The lymphocytes from tonsils of all subjects (including 37 IgAN cases and 37 controls without renal diseases) were cultured for 72 hours without stimulation, or with stimulation by alpha-hemolytic streptococcus (HS) isolated from the tonsillar crypts of cases (the HS-IgAN) or controls (HS-controls). The CD4+CD25+ cells were measured by flow cytometry. Expression of J chain mRNA was analyzed by in situ hybridization (ISH) and the dimeric IgA-producing cells were identified by immunofluorescence and fluorescent ISH.
The number of CD4+CD25+ cells was significantly lower in cases than in controls (0.98% +/- 0.204% vs. 3.58% +/- 0.554%, 1.37% +/- 0.214% vs. 5.78% +/- 0.562%, and 1.43% +/- 0.202% vs. 6.05% +/- 0.521%, for nonstimulation, HS-controls and HS-cases, respectively). CD4+CD25+ cells from cases showed a significantly lower stimulation index (SI) when stimulated with HS-controls and HS-IgAN than controls (p<0.05), whereas the number of dimeric IgA-producing cells was significantly higher in cases than controls (11.9% +/- 3.1% vs. 6.5% +/- 1.5%, 33.5% +/- 5.7% vs. 13.9% +/- 1.2%, and 35.1% +/- 6.2% vs. 13.9% +/- 1.2%, for nonstimulation, HS-controls and HS-cases, respectively).

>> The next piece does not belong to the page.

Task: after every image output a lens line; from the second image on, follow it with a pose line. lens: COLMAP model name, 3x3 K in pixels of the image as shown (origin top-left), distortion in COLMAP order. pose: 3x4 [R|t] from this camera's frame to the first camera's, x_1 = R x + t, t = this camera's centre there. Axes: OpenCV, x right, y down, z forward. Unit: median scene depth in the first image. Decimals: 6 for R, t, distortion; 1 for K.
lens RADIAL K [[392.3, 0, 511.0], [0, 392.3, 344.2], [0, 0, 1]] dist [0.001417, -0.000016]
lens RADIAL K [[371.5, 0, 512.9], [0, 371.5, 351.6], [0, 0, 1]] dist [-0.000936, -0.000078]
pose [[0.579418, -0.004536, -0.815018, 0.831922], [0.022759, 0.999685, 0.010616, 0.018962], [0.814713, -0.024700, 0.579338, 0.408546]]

The dimeric IgA-producing cells from patients with IgAN showed a significantly higher SI when stimulated with HS-controls, or HS-IgAN than those from patients without renal disease (p<0.01). The SI of CD4+CD25+ cells was negatively correlated with that of dimeric IgA-producing cells.
The results suggest that CD4+CD25+ cells and dimeric IgA-producing cells in tonsils may be related to the pathogenesis of IgAN.

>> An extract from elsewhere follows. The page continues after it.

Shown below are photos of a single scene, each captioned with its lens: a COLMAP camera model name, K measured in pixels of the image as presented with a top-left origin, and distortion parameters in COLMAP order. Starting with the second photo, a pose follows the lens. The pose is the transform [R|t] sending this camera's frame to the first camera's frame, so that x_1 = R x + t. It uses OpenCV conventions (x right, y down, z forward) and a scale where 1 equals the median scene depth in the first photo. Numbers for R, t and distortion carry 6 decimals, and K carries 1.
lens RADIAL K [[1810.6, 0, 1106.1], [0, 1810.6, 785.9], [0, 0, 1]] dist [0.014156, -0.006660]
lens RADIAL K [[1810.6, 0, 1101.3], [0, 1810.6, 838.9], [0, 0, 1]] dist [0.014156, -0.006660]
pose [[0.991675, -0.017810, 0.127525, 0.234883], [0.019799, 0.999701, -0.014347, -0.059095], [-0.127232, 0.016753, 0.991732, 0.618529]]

扁桃体自身免疫反应与 IgA 肾病(IgAN)发病机制之间的关系已得到证实。然而,在 IgAN 中,CD4+CD25+细胞(其在维持外周耐受和防止自身免疫中起关键作用)的作用尚未确定。
对所有受试者(包括 37 例 IgAN 患者和 37 例无肾脏疾病的对照者)的扁桃体淋巴细胞进行 72 小时无刺激培养,或用来自病例扁桃体隐窝的α-溶血性链球菌(HS)刺激(HS-IgAN)或对照者(HS-对照者)。用流式细胞术测定 CD4+CD25+细胞。用原位杂交(ISH)分析 J 链 mRNA 的表达,并用免疫荧光和荧光 ISH 鉴定二聚体 IgA 产生细胞。
与对照组相比,病例组的 CD4+CD25+细胞数明显减少(非刺激时分别为 0.98% +/- 0.204%比 3.58% +/- 0.554%,1.37% +/- 0.214%比 5.78% +/- 0.562%,和 1.43% +/- 0.202%比 6.05% +/- 0.521%)。与对照组相比,病例组 CD4+CD25+细胞在刺激 HS-对照者和 HS-IgAN 时的刺激指数(SI)明显降低(p<0.05),而病例组二聚体 IgA 产生细胞的数量明显高于对照组(非刺激时分别为 11.9% +/- 3.1%比 6.5% +/- 1.5%,33.5% +/- 5.7%比 13.9% +/- 1.2%,和 35.1% +/- 6.2%比 13.9% +/- 1.2%)。来自 IgAN 患者的二聚体 IgA 产生细胞在刺激 HS-对照者或 HS-IgAN 时的 SI 明显高于无肾脏疾病患者(p<0.01)。CD4+CD25+细胞的 SI 与二聚体 IgA 产生细胞的 SI 呈负相关。
结果表明,扁桃体中的 CD4+CD25+细胞和二聚体 IgA 产生细胞可能与 IgAN 的发病机制有关。